A Chinese website is circumventing traditional routes to giving and encouraging its mostly young audience to give directly to the survivors of the earthquake in the Sichuan province, and avoid the corruption present in official charitable giving.

Bullog, one of the coolest blogs in the country publishes a list of relief efforts paid for from donations, which have exceeded Rmb1m ($144,000, €91,000, £73,000) reports the Financial Times.

It has become the charity of choice for the many young Chinese who want to donate to help the victims but want to avoid going through the government; internet traffic has been so heavy the site has crashed regularly.

The site was founded by Luo Yonghao, a former English teacher, who has spent the past week in the region coordinating activities.
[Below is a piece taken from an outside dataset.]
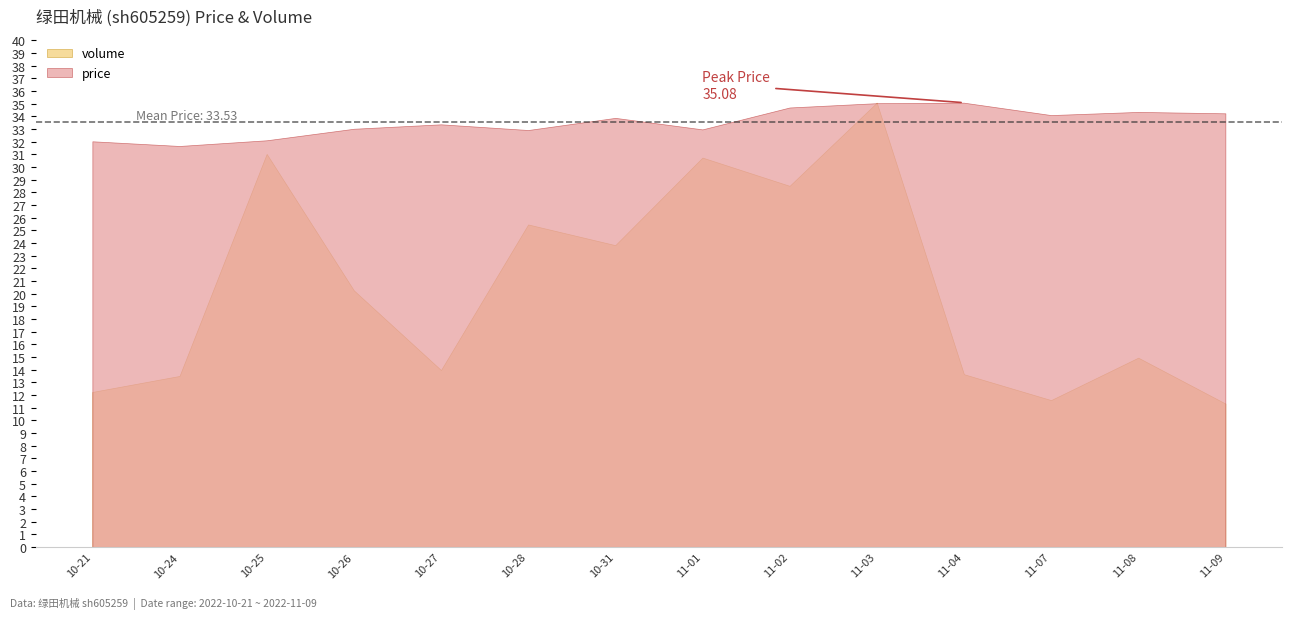

Reading right to left, what are all the values shown in this chart?

price: 34.2	34.4	34.1	35.1	35.0	34.7	33.0	33.9	32.9	33.4	33.0	32.1	31.7	32.0
volume: 6561.0	8661.0	6718.0	7904.0	20338.0	16529.0	17823.0	13813.0	14761.0	8094.0	11743.0	17991.0	7824.0	7092.0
Bullog paid for two trucks bringing tarpaulins to the disaster site and five trucks full of rice, edible oil, sanitary towels and mosquito repellent.

According to the Chinese government donations had reached $1.8bn earlier this week, mostly to official charities.

Private charities such as Bullog appear to be a product of widespread skepticism about how the government will distribute donations and are encouraging citizens concerned about corruption amongst local officials to push for a higher degree of accountability in the way money is spent.

Aware of potential political backlash if the relief effort were tarred by corruption, the State Council has announced that any officials caught misappropriating earthquake funds would receive severe punishments.

China has thousands of NGOs, which are required to have a government institution as a partner, so the private charities’ status is ambiguous. Yet their appearance is putting pressure on China's official charities to be more transparent about their operations and spending, with official charities such as the Red Cross Society of China, announcing it will soon publish a list detailing how it is spending money in Sichuan.